Агафонов не произносил ни звука, видно было, что он изо всех сил сдерживает себя.
— Она стала засыпать уже в дороге? Поэтому вы свернули? Ведь ее дом находился в другой стороне?
— Что?
— Мы проследили путь вашей машины в тот день, вы сначала взяли курс на ее дом, а потом поменяли маршрут, — продолжил свой блеф Владимиров. Он внимательно смотрел на своего собеседника и ловил малейшие изменения на его лице.
— Нет, — вдруг взорвался Агафонов, — она сказала «станция метро Павелецкая», я поехал по другой дороге, и сумочка у нее была закрытая. Из нее ничего не выпадало. Не было в салоне телефона! Я каждую неделю уборку полную провожу!
— Значит, вы признаете, что вашей пассажиркой в тот день была Волкова? Вы ее узнали? — спокойно спросил Владимиров. Он уже услышал все, что ему было нужно, Агафонов попался в расставленные им сети, выдав себя.
— Да не знаю я, в машине темно было, на улице темно, — начал оправдываться Агафонов, еще не понимая суть допущенных им ошибок.
— Но вы осматривали вещи утопленной вами женщины?
— Какой утопленной? — вдруг заволновался Агафонов. — Я ее отвез по адресу и все.
— Вы сказали, что не было телефона, а сумочка была закрыта, — отозвался Владимиров. — Как вы это узнали?
И тут до подозреваемого стало доходить, что в своей речи он совершил оплошность. Его гнев сменился выражением бессилия, но он еще пытался за что-то побороться.
— Но откуда же телефон, я же все проверял потом, — пробормотал он.
Владимиров промолчал. Он уже понимал, как вести допрос дальше, чтобы к концу дня у него на столе лежало чистосердечное признание Агафонова.
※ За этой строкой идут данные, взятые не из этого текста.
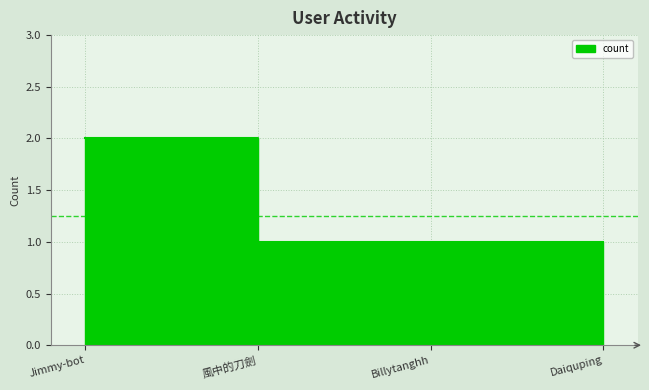

What is the maximum value shown in the chart?

2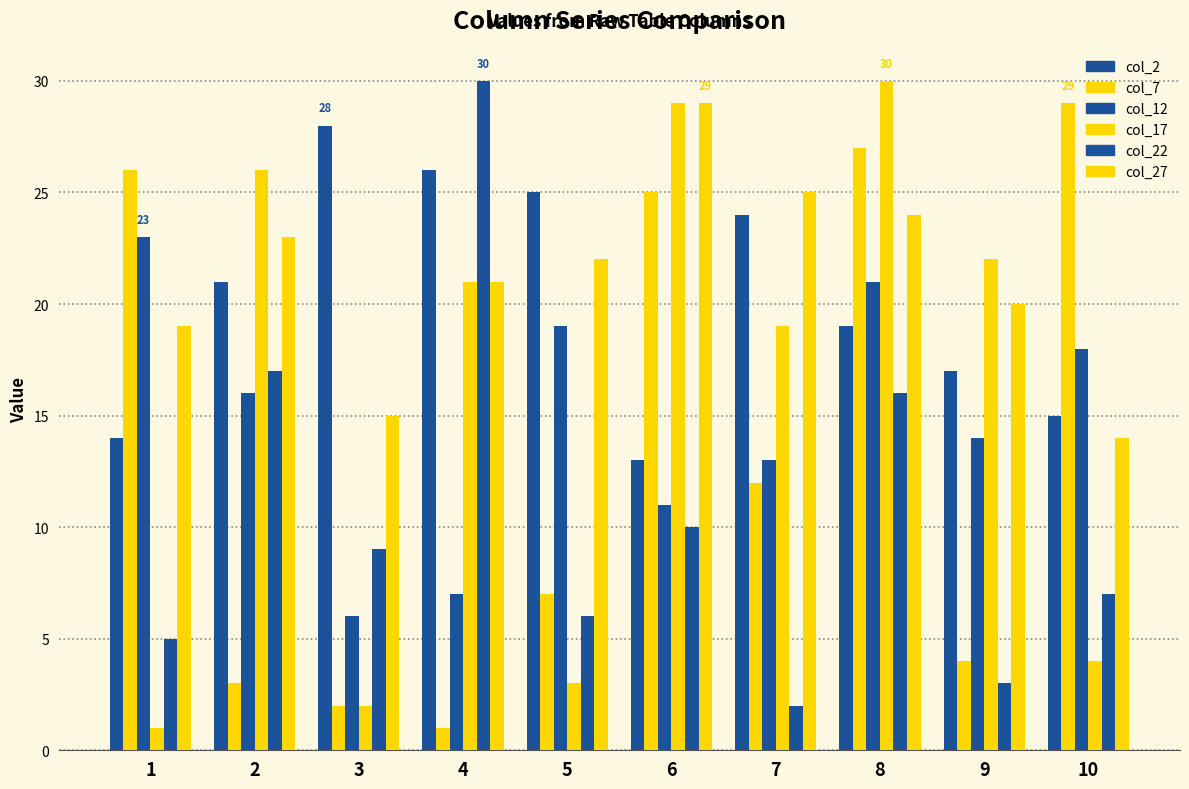

Reading left to right, transcribe all the data shown in this chart.

col_2: 1=14	2=21	3=28	4=26	5=25	6=13	7=24	8=19	9=17	10=15
col_7: 1=26	2=3	3=2	4=1	5=7	6=25	7=12	8=27	9=4	10=29
col_12: 1=23	2=16	3=6	4=7	5=19	6=11	7=13	8=21	9=14	10=18
col_17: 1=1	2=26	3=2	4=21	5=3	6=29	7=19	8=30	9=22	10=4
col_22: 1=5	2=17	3=9	4=30	5=6	6=10	7=2	8=16	9=3	10=7
col_27: 1=19	2=23	3=15	4=21	5=22	6=29	7=25	8=24	9=20	10=14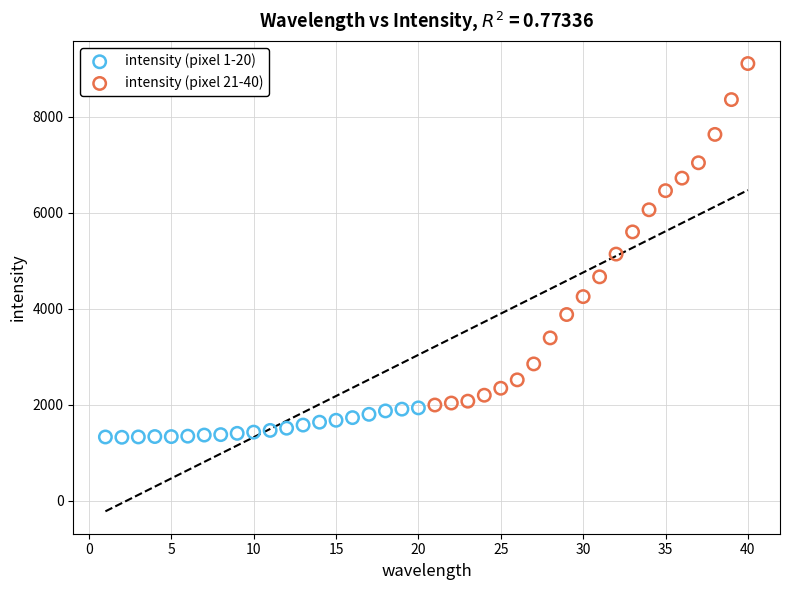

Which series contains the lowest Y value?

intensity (pixel 1-20)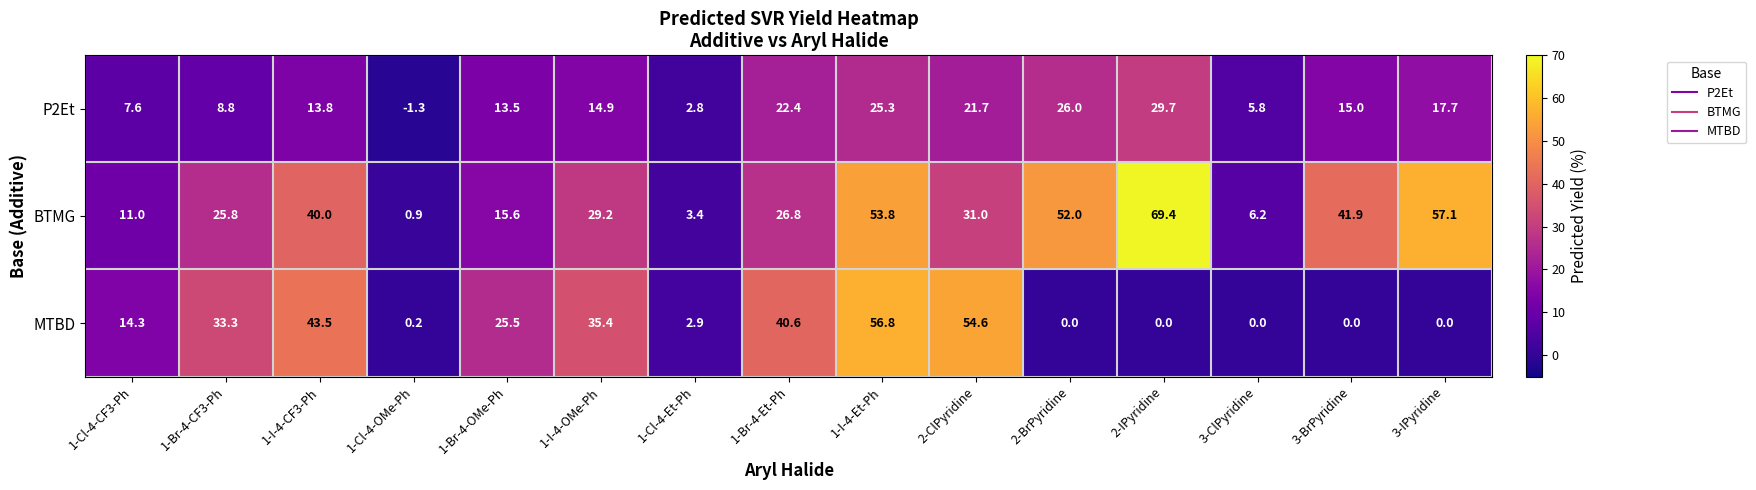

Which series has the widest spread of values?

BTMG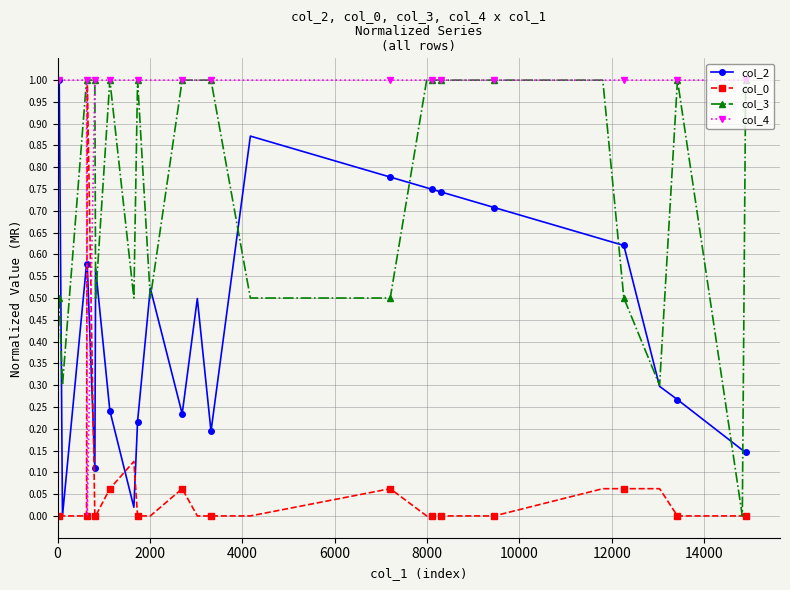

What is the maximum value shown in the chart?

1.0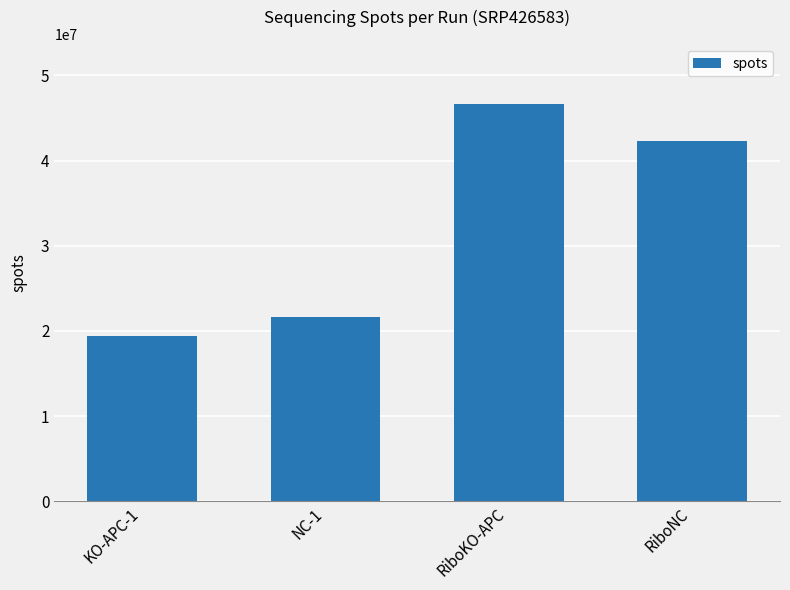

The chart shows a value of 32727456 at NC-1. True or false?

False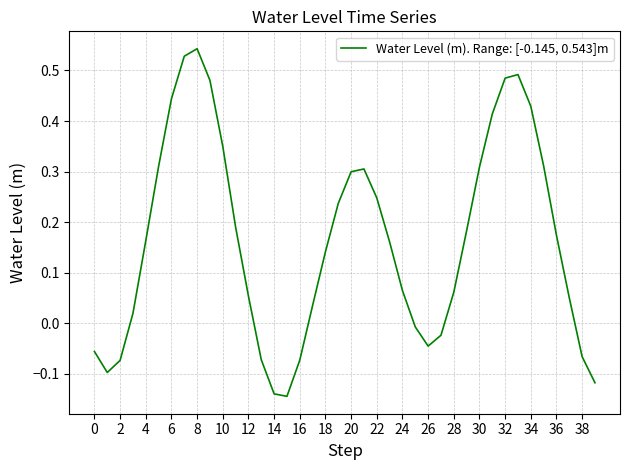

What is the difference between the maximum and minimum values?

0.7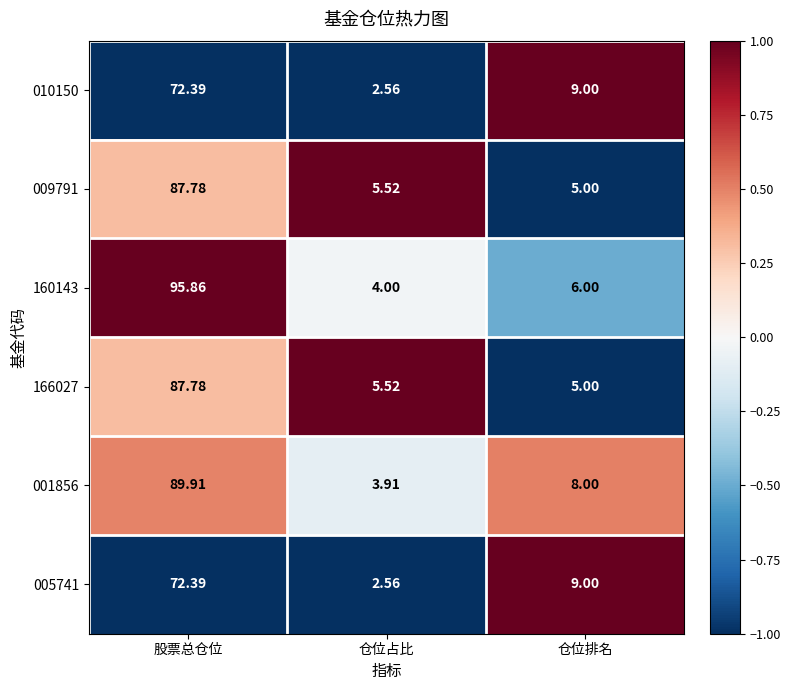

Which series has the widest spread of values?

160143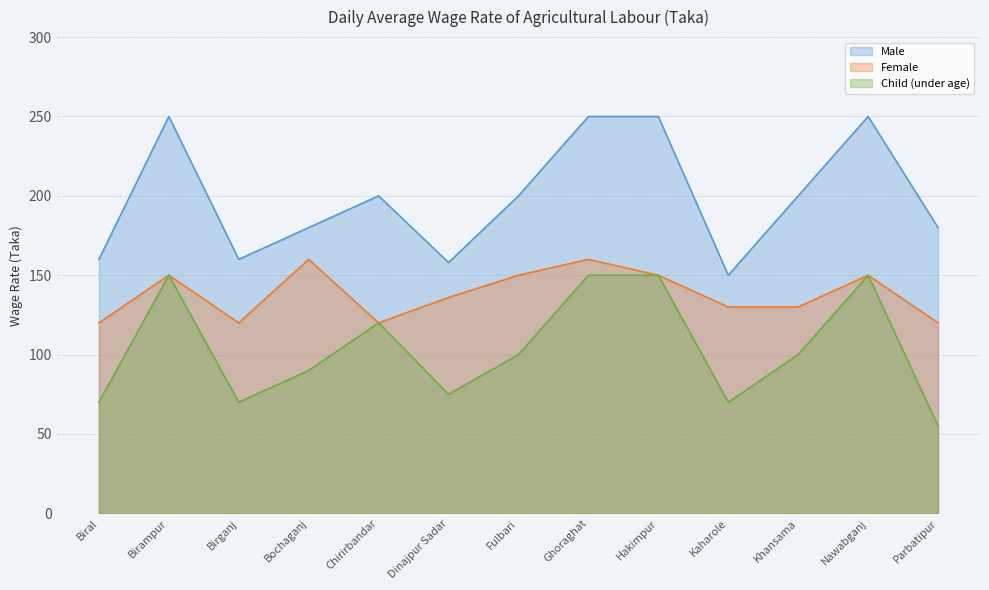

The value of Child (under age) at Hakimpur is 98. True or false?

False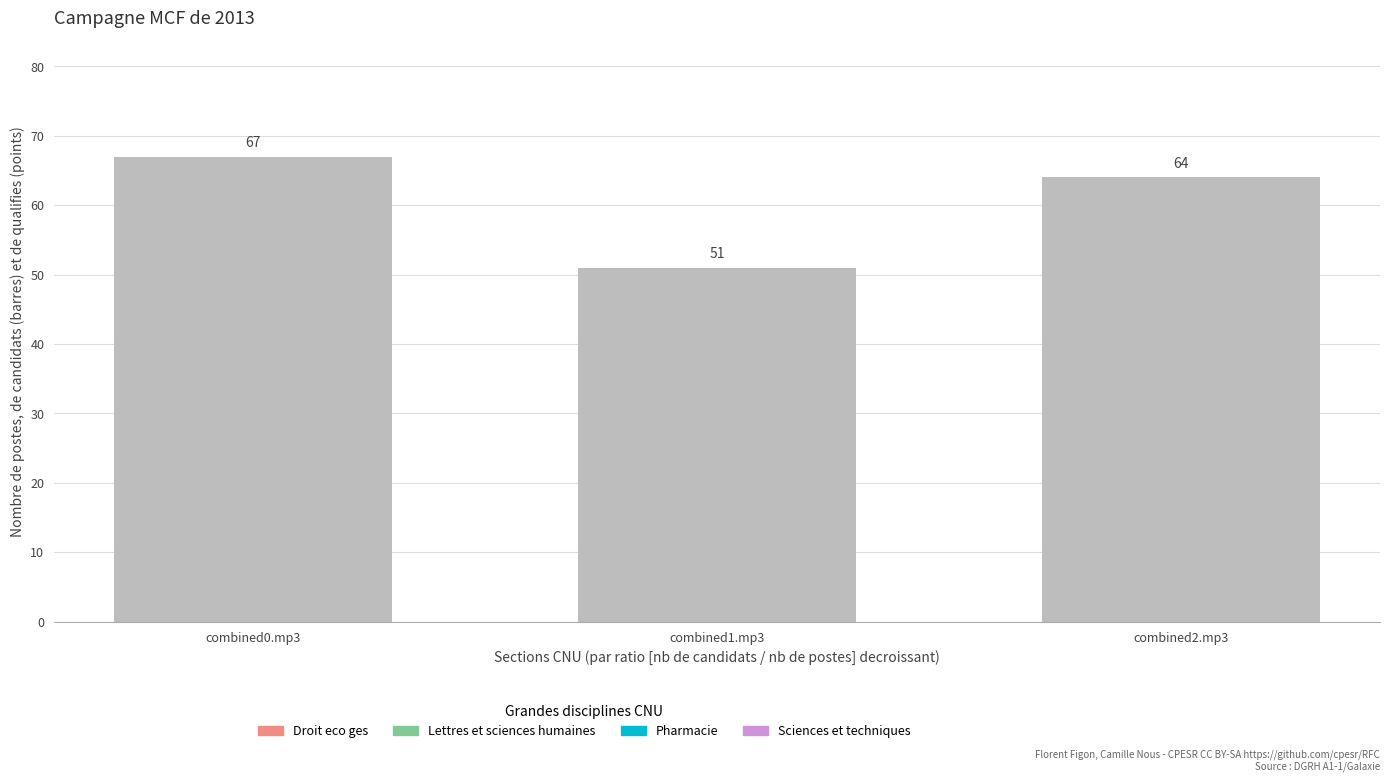

Reading left to right, extract all data points from this chart.

combined0.mp3=67	combined1.mp3=51	combined2.mp3=64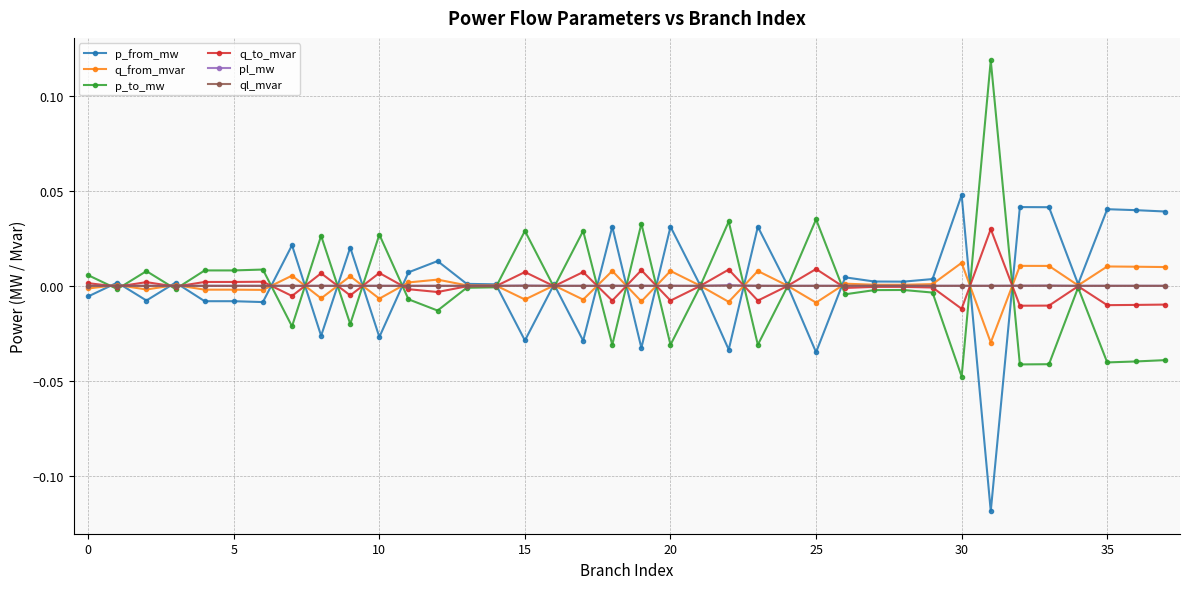

True or false: pl_mw has more than 0 points higher than both neighbors.

True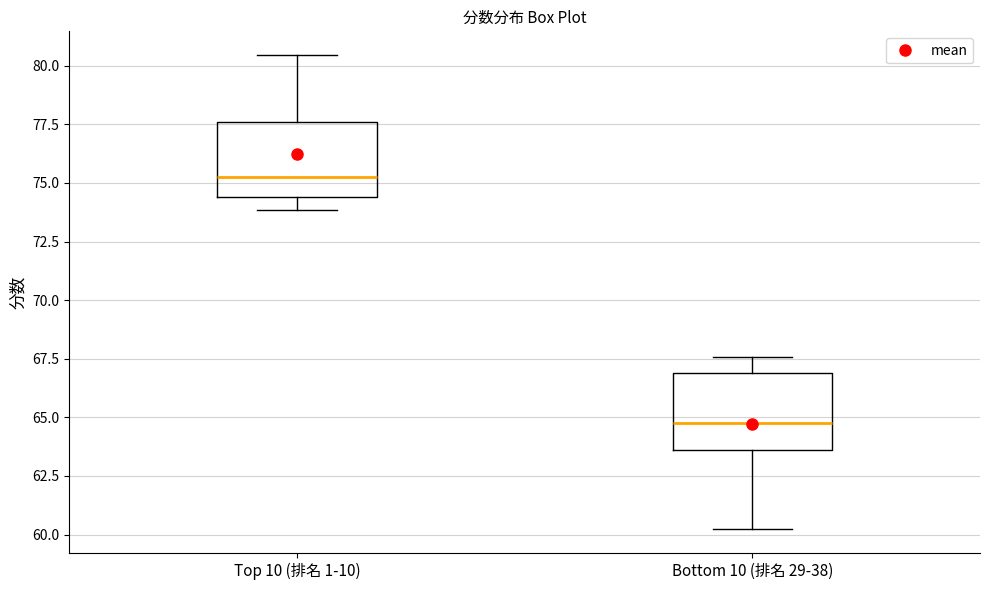

Which box's median line is the highest?

Top 10 (排名 1-10)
Но тот видимо, решил ухватиться за другую тему.
— Но ведь она была сволочью последней, таких вообще надо расстреливать без суда и следствия, — заговорил он. — Скольким людям горе принесла, прорва ненасытная. На лицо прямо ангелочек, а внутри гадина. И что вы мне про ее детей, говорите, если у меня свои дети из-за нее пострадали? Они ведь могли жить по-человечески, если не эта Волкова. Я ее, конечно, ненавидел, но зачем мне ее убивать? Что толку?
И вдруг, на секунду задумавший о чем-то, Агафонов продолжил с некоторым жаром:
— Знаете, это ведь все Станислав этот. Он… Подмешал ей какой-то концентрат, потом мне позвонил, мол, забери клиентку у нас в кафе, удивишься, когда на нее посмотришь. Она вышла, я и, вправду, удивился, а она у меня заснула, я Стасу звонить, а он смеется, мол, оставь ее в парке поспать. Я положил на скамейку, денег даже не взял, что мне в ее вещах-то копаться, может и телефон у нее еще какой был, да выпал. А кто-то ее убил, или сама встала и к реке пошла. Да не убивал я ее, разрази меня гром — не убивал!